16 thoughts on “The ISS Commercialization Studies”

  1. Seriously, look at the list of names. Its like you were looking for the most innovative new software and you sat down at Starbucks on 1st & Trimble in San Jose to kaffeeklatsch. I’m sure they were well written and dotted all the I’s and crossed all the T’s, but ‘vibrant’?

      1. A contract like this could have started a lot of businesses.

        Rand, usually you’re against pork in principle. Now you’re just disappointed the pork didn’t come your way. I don’t think you want to defend the position that pork going to the “usual suspects” is a bad thing but when it goes to me it’s a good thing. It makes it seem like the biggest complaint you have about the “usual suspects” is that you’re not one of them.

        1. NASA is supposedly spending this money in order to ultimately reduce their costs, develop new useful capabilities, and encourage the development of commercial activity in LEO. We can argue about whether or not that’s an appropriate role of the federal government, but the pork I object to is the money they spend for no purpose except to spend money in the right zip codes.

      2. Are you able to tell us about any interesting proposals that you saw? The good news is that a million dollars isn’t a sum that puts attracting investors out of reach as long as there is a possibility for a payback.

  2. Wow. Reading through the expectations for the studies, it seems to me that NASA has been through this exercise over and over and over again. Which means all of the usual players have all of their prior reports at hand, and can easily update them for low cost versus contract payout. Oh to be one of NASA’s handmaidens. Srsly, how cushy can they make it?

    When ULA finally came sniffing around for some free cislunar econosphere ice cream, I pointed out that the industry seems to be afraid to talk to anyone but themselves. Go out to materials science and engineering and medical science conferences and ask the folks “What can we do to get you to invest research monies in what we can provide?” Instead the industry talks to itself, re-hashing the same talking points and solutions over and over and over again, expecting different results. We all know what Einstein had to say about that.

    1. The problem would be that there’s not much interest there. Better to speak in a well-funded echo chamber.

  3. There are some consulting firms on the list that I haven’t heard about when space cadets speak on the interwebs.
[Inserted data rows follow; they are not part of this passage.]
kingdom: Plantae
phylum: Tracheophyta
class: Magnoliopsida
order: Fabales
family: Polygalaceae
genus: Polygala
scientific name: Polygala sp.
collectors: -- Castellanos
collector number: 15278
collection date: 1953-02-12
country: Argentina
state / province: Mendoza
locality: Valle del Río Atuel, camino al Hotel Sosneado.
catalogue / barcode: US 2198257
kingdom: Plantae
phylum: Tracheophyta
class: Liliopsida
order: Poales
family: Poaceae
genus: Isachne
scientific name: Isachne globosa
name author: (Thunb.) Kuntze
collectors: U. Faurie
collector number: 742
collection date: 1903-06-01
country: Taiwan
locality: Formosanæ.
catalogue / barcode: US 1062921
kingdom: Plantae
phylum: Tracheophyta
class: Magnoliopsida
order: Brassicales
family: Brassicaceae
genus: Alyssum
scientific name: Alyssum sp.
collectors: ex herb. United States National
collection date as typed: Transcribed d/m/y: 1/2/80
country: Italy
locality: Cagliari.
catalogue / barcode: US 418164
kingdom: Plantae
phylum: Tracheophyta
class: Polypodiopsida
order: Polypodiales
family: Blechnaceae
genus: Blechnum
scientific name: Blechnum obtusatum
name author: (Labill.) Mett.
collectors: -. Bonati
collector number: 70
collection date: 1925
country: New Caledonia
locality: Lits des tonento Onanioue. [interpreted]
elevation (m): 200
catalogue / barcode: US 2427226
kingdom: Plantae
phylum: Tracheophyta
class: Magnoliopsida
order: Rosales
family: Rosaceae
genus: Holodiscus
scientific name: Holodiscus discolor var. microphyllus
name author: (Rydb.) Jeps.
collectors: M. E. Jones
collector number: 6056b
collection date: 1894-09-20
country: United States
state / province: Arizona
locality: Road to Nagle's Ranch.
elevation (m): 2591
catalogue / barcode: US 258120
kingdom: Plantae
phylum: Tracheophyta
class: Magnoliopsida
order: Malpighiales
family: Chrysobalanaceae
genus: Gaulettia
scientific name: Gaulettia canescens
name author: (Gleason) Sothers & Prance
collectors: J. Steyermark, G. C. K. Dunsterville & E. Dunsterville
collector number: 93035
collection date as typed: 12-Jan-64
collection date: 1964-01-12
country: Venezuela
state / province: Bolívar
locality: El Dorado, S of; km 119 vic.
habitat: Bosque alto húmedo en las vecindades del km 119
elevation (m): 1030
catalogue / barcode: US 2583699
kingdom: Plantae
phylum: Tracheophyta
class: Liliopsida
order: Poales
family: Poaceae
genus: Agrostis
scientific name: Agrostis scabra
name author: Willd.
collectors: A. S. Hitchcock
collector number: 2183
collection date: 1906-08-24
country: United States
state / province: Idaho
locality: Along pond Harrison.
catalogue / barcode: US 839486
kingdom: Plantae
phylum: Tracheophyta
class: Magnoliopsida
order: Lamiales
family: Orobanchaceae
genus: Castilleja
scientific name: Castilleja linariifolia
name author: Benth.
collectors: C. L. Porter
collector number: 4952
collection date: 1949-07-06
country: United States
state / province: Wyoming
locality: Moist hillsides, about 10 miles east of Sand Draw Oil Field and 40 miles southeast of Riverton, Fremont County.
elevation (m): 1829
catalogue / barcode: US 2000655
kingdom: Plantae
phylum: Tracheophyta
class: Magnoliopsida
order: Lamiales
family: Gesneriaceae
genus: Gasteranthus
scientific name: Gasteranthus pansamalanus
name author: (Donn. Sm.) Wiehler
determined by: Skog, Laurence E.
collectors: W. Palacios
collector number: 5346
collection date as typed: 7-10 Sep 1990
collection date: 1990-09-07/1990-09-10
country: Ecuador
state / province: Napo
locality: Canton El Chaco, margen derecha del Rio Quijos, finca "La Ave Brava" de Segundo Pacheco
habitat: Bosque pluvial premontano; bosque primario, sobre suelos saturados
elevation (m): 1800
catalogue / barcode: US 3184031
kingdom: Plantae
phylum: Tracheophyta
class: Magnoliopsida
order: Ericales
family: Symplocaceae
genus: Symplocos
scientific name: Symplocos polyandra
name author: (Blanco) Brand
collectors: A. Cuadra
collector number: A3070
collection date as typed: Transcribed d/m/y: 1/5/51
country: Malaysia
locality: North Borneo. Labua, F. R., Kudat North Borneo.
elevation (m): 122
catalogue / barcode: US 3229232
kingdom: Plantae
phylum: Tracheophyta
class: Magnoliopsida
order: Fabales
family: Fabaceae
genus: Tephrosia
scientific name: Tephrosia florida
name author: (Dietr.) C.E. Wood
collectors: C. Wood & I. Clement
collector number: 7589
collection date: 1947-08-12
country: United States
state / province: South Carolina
Are they the traditional players like the old contractors?

    1. Deloitte and McKinsey are management-consulting firms that have experts who focus on the space industry. I’m actually a little surprised that Accenture isn’t one of the winners. Maybe they didn’t bid.

  4. “Avoiding innovation”

    I think that pretty well sums up NASA these days. And indeed, the things they could do with even a fraction of what’s squandered on SLS.

    I do blame congress, of course, but NASA is to blame as well. Far too much and far too often, they have massively costly boondoggles (James Webb, anyone?) and stifle progress with bureaucracy (imposing “safety” rules on commercial crew that vastly exceed what NASA applies to itself).

  5. Again the problem is that final ‘A’ in NASA.

    It is becoming clear as each year goes by there is less and less there to be administered and at higher and higher cost.

    Your socialist space program in action.

    1. Perhaps they could look into refocusing a bit; focus on that final A, Administration, while not actually doing anything at all. Socialist perfection!

      I gotta say though, they do have SpaceX beat on the Mars stuff. SpaceX has a viable architecture and is building it, but NASA has a hashtag, while SpaceX has yet to develop one. Surely, that means NASA is ahead.